Blurbworthiness: “Filled with outlandish characters, fascinating tidbits and old world adventure, Liberty’s Torch is a rollicking read about one of America’s most beloved and, until now, misunderstood, icons.” (Maria Semple, author of Where’d You Go, Bernadette)


Broken Monsters by Lauren Beukes (Mulholland Books):  If, like me, you were held in thrall by the time-traveling serial killer in Beukes' previous novel, The Shining Girls, then I've got good news and bad news: Broken Monsters promises more of the same kind of thrill ride in a story about a criminal mastermind creating violent tableaus in abandoned Detroit warehouses.  The bad news?  You might end up with fingers laced with paper cuts from turning the pages so quickly (e-readers, you're relatively safe from harm).  Here's the Jacket Copy for Broken Monsters:
Detective Gabriella Versado has seen a lot of bodies. But this one is unique even by Detroit's standards: half boy, half deer, somehow fused together. As stranger and more disturbing bodies are discovered, how can the city hold on to a reality that is already tearing at its seams? If you're Detective Versado's geeky teenage daughter, Layla, you commence a dangerous flirtation with a potential predator online. If you're desperate freelance journalist Jonno, you do whatever it takes to get the exclusive on a horrific story.

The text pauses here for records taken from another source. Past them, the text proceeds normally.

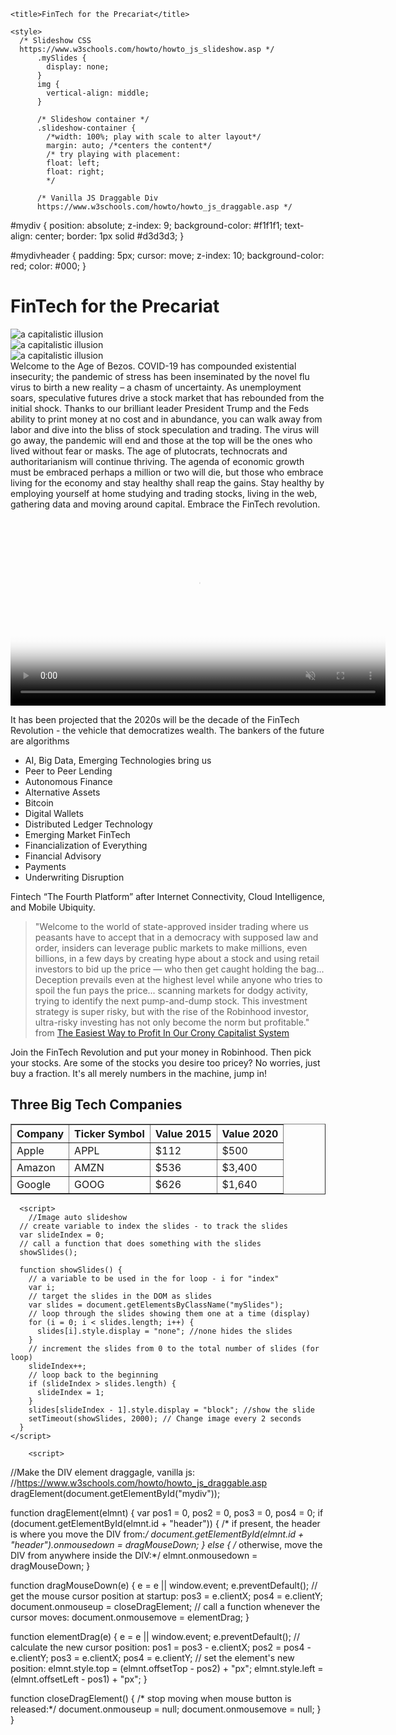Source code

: 
<!DOCTYPE html>
<html lang="en">
  <head>
    <meta charset="utf-8">
    <meta http-equiv="X-UA-Compatible" content="IE=edge">
    <meta name="viewport" content="width=device-width, initial-scale=1.0">
    <meta name="description" content="Desire for wealth in the era of FinTech">
    <meta name="author" content="Ricardo Miranda Zuniga">

    <title>FinTech for the Precariat</title>

    <style>
      /* Slideshow CSS
      https://www.w3schools.com/howto/howto_js_slideshow.asp */
          .mySlides {
            display: none;
          }
          img {
            vertical-align: middle;
          }

          /* Slideshow container */
          .slideshow-container {
            /*width: 100%; play with scale to alter layout*/
            margin: auto; /*centers the content*/
            /* try playing with placement:
            float: left;
            float: right;
            */

          /* Vanilla JS Draggable Div
          https://www.w3schools.com/howto/howto_js_draggable.asp */
#mydiv {
  position: absolute;
  z-index: 9;
  background-color: #f1f1f1;
  text-align: center;
  border: 1px solid #d3d3d3;
}

#mydivheader {
  padding: 5px;
  cursor: move;
  z-index: 10;
  background-color: red;
  color: #000;
}
</style>

  </head>

  <body>
    <!-- article, section tags -->
    <h1>FinTech for the Precariat</h1>
<p>
  <div class="slideshow-container">
      <div class="mySlides fade">
  <img src="img/dreams01.jpg" alt="a capitalistic illusion" />
  </div>
  <div class="mySlides fade">
<img src="img/dreams02.jpg" alt="a capitalistic illusion" />
</div>
<div class="mySlides fade">
<img src="img/dreams03.jpg" alt="a capitalistic illusion" />
</div>
</div>
Welcome to the Age of Bezos.  COVID-19 has compounded existential insecurity; the pandemic of stress has been inseminated by the novel flu virus to birth a new reality – a chasm of uncertainty.  As unemployment soars, speculative futures drive a stock market that has rebounded from the initial shock.  Thanks to our brilliant leader President Trump and the Feds ability to print money at no cost and in abundance, you can walk away from labor and dive into the bliss of stock speculation and trading.  The virus will go away, the pandemic will end and those at the top will be the ones who lived without fear or masks.  The age of plutocrats, technocrats and authoritarianism will continue thriving.  The agenda of economic growth must be embraced perhaps a million or two will die, but those who embrace living for the economy and stay healthy shall reap the gains.  Stay healthy by employing yourself at home studying and trading stocks, living in the web, gathering data and moving around capital.  Embrace the FinTech revolution.
</p>
<div id="draggable">
  <video
        id="video" autoplay controls muted poster="https://rmz.github.io/finTech/video/thumbnails/fintechDreams.png" crossorigin="anonymous" width="600" >
        <source src="https://rmz.github.io/finTech/video/fintechDreams.mp4" />
    </video>
  </div>
  <p>
It has been projected that the 2020s will be the decade of the FinTech Revolution - the vehicle that democratizes wealth.  The bankers of the future are algorithms
<ul>
<li>AI, Big Data, Emerging Technologies bring us</li>
<li>Peer to Peer Lending</li>
<li>Autonomous Finance</li>
<li>Alternative Assets</li>
<li>Bitcoin</li>
<li>Digital Wallets</li>
<li>Distributed Ledger Technology</li>
<li>Emerging Market FinTech</li>
<li>Financialization of Everything</li>
<li>Financial Advisory</li>
<li>Payments</li>
<li>Underwriting Disruption</li>
</ul>
</p>
  <p>
Fintech “The Fourth Platform” after Internet Connectivity, Cloud Intelligence, and Mobile Ubiquity.
</p>
  <blockquote>
"Welcome to the world of state-approved insider trading where us peasants have to accept that in a democracy with supposed law and order, insiders can leverage public markets to make millions, even billions, in a few days by creating hype about a stock and using retail investors to bid up the price — who then get caught holding the bag...  Deception prevails even at the highest level while anyone who tries to spoil the fun pays the price...  scanning markets for dodgy activity, trying to identify the next pump-and-dump stock. This investment strategy is super risky, but with the rise of the Robinhood investor, ultra-risky investing has not only become the norm but profitable."<br>
from <a href="https://medium.com/concoda/the-easiest-way-to-profit-in-our-crony-capitalist-system-fee699f60d9c" target="_blank">The Easiest Way to Profit In Our Crony Capitalist System</a>
</blockquote>
<p>
Join the FinTech Revolution and put your money in Robinhood.  Then pick your stocks.  Are some of the stocks you desire too pricey?  No worries, just buy a fraction.  It's all merely numbers in the machine, jump in!
</p>
<div id="mydiv">
        <div id="mydivheader"><h2>Three Big Tech Companies</h2></div>
        <table border="1">
          <tr>
            <th>Company</th>
            <th>Ticker Symbol</th>
            <th>Value 2015</th>
            <th>Value 2020</th>
          </tr>
          <tr>
            <td>Apple</td>
            <td>APPL</td>
            <td>$112</td>
            <td>$500</td>
          </tr>
          <tr>
            <td>Amazon</td>
            <td>AMZN</td>
            <td>$536</td>
            <td>$3,400</td>
          </tr>
          <tr>
            <td>Google</td>
            <td>GOOG</td>
            <td>$626</td>
            <td>$1,640</td>
          </tr>
        </table>
        </div>

      <script>
        //Image auto slideshow
      // create variable to index the slides - to track the slides
      var slideIndex = 0;
      // call a function that does something with the slides
      showSlides();

      function showSlides() {
        // a variable to be used in the for loop - i for "index"
        var i;
        // target the slides in the DOM as slides
        var slides = document.getElementsByClassName("mySlides");
        // loop through the slides showing them one at a time (display)
        for (i = 0; i < slides.length; i++) {
          slides[i].style.display = "none"; //none hides the slides
        }
        // increment the slides from 0 to the total number of slides (for loop)
        slideIndex++;
        // loop back to the beginning
        if (slideIndex > slides.length) {
          slideIndex = 1;
        }
        slides[slideIndex - 1].style.display = "block"; //show the slide
        setTimeout(showSlides, 2000); // Change image every 2 seconds
      }
    </script>

        <script>
//Make the DIV element draggagle, vanilla js:
//https://www.w3schools.com/howto/howto_js_draggable.asp
dragElement(document.getElementById("mydiv"));

function dragElement(elmnt) {
  var pos1 = 0, pos2 = 0, pos3 = 0, pos4 = 0;
  if (document.getElementById(elmnt.id + "header")) {
    /* if present, the header is where you move the DIV from:*/
    document.getElementById(elmnt.id + "header").onmousedown = dragMouseDown;
  } else {
    /* otherwise, move the DIV from anywhere inside the DIV:*/
    elmnt.onmousedown = dragMouseDown;
  }

  function dragMouseDown(e) {
    e = e || window.event;
    e.preventDefault();
    // get the mouse cursor position at startup:
    pos3 = e.clientX;
    pos4 = e.clientY;
    document.onmouseup = closeDragElement;
    // call a function whenever the cursor moves:
    document.onmousemove = elementDrag;
  }

  function elementDrag(e) {
    e = e || window.event;
    e.preventDefault();
    // calculate the new cursor position:
    pos1 = pos3 - e.clientX;
    pos2 = pos4 - e.clientY;
    pos3 = e.clientX;
    pos4 = e.clientY;
    // set the element's new position:
    elmnt.style.top = (elmnt.offsetTop - pos2) + "px";
    elmnt.style.left = (elmnt.offsetLeft - pos1) + "px";
  }

  function closeDragElement() {
    /* stop moving when mouse button is released:*/
    document.onmouseup = null;
    document.onmousemove = null;
  }
}
</script>

<!-- draggable with jquery
  https://jqueryui.com/draggable/ -->
<script src="https://code.jquery.com/jquery-1.12.4.js"></script>
<script src="https://code.jquery.com/ui/1.12.1/jquery-ui.js"></script>
<script>
$( function() {
$( "#draggable" ).draggable();
} );
</script>
</body>
</html>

If you're Thomas Keen, known on the street as TK, you'll do what you can to keep your homeless family safe--and find the monster who is possessed by the dream of violently remaking the world. If Lauren Beukes's internationally bestselling The Shining Girls was a time-jumping thrill ride through the past, her Broken Monsters is a genre-redefining thriller about broken cities, broken dreams, and broken people trying to put themselves back together again.
The good times start for Beukes fans in September.